Exactly the lines below from the one with "cells show no" up to and including the one with "is a photomicrograph" make up the answer, with nothing else added.
*** Material provided Section Begins ***
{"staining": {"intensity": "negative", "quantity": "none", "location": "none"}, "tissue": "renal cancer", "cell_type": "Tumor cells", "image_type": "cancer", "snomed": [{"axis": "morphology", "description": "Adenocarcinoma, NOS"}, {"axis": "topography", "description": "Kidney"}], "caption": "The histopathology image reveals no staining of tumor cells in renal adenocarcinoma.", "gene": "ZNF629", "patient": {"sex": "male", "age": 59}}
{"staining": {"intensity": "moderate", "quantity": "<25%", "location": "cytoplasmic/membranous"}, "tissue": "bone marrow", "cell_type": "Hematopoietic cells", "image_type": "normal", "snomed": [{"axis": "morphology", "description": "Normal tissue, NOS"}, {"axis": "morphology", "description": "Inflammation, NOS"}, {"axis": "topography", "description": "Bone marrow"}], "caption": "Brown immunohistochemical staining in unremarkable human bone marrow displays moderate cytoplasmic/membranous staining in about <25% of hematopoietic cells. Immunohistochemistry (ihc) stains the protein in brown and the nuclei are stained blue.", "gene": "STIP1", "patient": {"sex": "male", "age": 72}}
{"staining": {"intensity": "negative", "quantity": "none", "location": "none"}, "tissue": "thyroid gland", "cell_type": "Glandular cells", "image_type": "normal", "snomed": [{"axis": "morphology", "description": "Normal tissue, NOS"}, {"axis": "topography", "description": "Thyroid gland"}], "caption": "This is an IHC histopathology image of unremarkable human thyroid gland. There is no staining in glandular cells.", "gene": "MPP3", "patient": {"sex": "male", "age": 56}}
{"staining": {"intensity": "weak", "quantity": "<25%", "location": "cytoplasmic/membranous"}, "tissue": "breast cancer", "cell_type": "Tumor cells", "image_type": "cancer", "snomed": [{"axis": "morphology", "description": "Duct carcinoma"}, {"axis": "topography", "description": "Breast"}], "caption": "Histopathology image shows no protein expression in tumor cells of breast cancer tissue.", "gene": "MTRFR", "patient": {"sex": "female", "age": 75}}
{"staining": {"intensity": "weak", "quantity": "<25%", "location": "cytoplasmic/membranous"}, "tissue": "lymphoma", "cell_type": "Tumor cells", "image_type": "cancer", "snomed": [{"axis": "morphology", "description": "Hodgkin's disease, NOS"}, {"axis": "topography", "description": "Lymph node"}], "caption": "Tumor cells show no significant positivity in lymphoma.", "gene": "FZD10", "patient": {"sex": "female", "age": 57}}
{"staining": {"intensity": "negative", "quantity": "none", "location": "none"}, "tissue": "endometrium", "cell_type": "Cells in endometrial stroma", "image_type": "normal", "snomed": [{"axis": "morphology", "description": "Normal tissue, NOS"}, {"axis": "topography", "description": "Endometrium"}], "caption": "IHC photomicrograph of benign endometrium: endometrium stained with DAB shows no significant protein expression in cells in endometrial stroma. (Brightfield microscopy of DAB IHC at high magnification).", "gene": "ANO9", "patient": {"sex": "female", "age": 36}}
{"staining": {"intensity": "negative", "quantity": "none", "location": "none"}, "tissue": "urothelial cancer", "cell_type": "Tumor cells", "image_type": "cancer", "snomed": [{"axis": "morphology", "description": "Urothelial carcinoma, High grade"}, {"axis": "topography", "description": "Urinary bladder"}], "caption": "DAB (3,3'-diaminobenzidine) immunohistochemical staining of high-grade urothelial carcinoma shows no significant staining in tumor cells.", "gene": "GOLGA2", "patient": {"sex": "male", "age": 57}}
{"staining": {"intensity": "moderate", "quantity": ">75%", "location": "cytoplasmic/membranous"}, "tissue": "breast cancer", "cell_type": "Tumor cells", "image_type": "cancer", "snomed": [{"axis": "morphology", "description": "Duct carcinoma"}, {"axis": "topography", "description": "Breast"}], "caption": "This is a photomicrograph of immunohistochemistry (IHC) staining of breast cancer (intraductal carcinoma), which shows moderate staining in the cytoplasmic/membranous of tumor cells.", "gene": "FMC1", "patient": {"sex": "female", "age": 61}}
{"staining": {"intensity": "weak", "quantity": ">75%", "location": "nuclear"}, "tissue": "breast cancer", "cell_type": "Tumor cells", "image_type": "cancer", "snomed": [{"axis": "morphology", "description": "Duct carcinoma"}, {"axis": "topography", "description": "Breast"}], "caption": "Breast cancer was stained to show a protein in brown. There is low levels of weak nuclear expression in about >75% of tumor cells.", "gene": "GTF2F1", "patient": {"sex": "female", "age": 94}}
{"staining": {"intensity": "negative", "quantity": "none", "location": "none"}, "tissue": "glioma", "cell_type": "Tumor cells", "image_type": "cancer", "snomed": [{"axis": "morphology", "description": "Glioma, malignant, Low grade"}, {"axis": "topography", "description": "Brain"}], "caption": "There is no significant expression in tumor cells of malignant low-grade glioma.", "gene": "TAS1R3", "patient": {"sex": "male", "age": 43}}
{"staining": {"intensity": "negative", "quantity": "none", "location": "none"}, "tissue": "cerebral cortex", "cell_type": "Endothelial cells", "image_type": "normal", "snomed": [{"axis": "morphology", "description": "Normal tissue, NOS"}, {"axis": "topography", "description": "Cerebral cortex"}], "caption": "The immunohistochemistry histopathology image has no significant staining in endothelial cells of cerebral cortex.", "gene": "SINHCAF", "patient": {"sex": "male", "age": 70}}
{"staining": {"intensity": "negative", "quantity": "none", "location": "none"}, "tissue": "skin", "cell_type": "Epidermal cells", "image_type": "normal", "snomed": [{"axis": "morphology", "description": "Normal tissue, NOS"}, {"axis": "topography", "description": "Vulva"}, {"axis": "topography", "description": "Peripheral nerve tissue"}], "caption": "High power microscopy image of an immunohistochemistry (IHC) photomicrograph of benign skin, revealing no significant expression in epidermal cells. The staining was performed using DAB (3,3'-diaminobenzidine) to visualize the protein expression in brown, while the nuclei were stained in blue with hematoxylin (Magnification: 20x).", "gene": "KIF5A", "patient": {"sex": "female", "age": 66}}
*** Material provided Section Ends ***
(Answer space):
{"staining": {"intensity": "weak", "quantity": "<25%", "location": "cytoplasmic/membranous"}, "tissue": "lymphoma", "cell_type": "Tumor cells", "image_type": "cancer", "snomed": [{"axis": "morphology", "description": "Hodgkin's disease, NOS"}, {"axis": "topography", "description": "Lymph node"}], "caption": "Tumor cells show no significant positivity in lymphoma.", "gene": "FZD10", "patient": {"sex": "female", "age": 57}}
{"staining": {"intensity": "negative", "quantity": "none", "location": "none"}, "tissue": "endometrium", "cell_type": "Cells in endometrial stroma", "image_type": "normal", "snomed": [{"axis": "morphology", "description": "Normal tissue, NOS"}, {"axis": "topography", "description": "Endometrium"}], "caption": "IHC photomicrograph of benign endometrium: endometrium stained with DAB shows no significant protein expression in cells in endometrial stroma. (Brightfield microscopy of DAB IHC at high magnification).", "gene": "ANO9", "patient": {"sex": "female", "age": 36}}
{"staining": {"intensity": "negative", "quantity": "none", "location": "none"}, "tissue": "urothelial cancer", "cell_type": "Tumor cells", "image_type": "cancer", "snomed": [{"axis": "morphology", "description": "Urothelial carcinoma, High grade"}, {"axis": "topography", "description": "Urinary bladder"}], "caption": "DAB (3,3'-diaminobenzidine) immunohistochemical staining of high-grade urothelial carcinoma shows no significant staining in tumor cells.", "gene": "GOLGA2", "patient": {"sex": "male", "age": 57}}
{"staining": {"intensity": "moderate", "quantity": ">75%", "location": "cytoplasmic/membranous"}, "tissue": "breast cancer", "cell_type": "Tumor cells", "image_type": "cancer", "snomed": [{"axis": "morphology", "description": "Duct carcinoma"}, {"axis": "topography", "description": "Breast"}], "caption": "This is a photomicrograph of immunohistochemistry (IHC) staining of breast cancer (intraductal carcinoma), which shows moderate staining in the cytoplasmic/membranous of tumor cells.", "gene": "FMC1", "patient": {"sex": "female", "age": 61}}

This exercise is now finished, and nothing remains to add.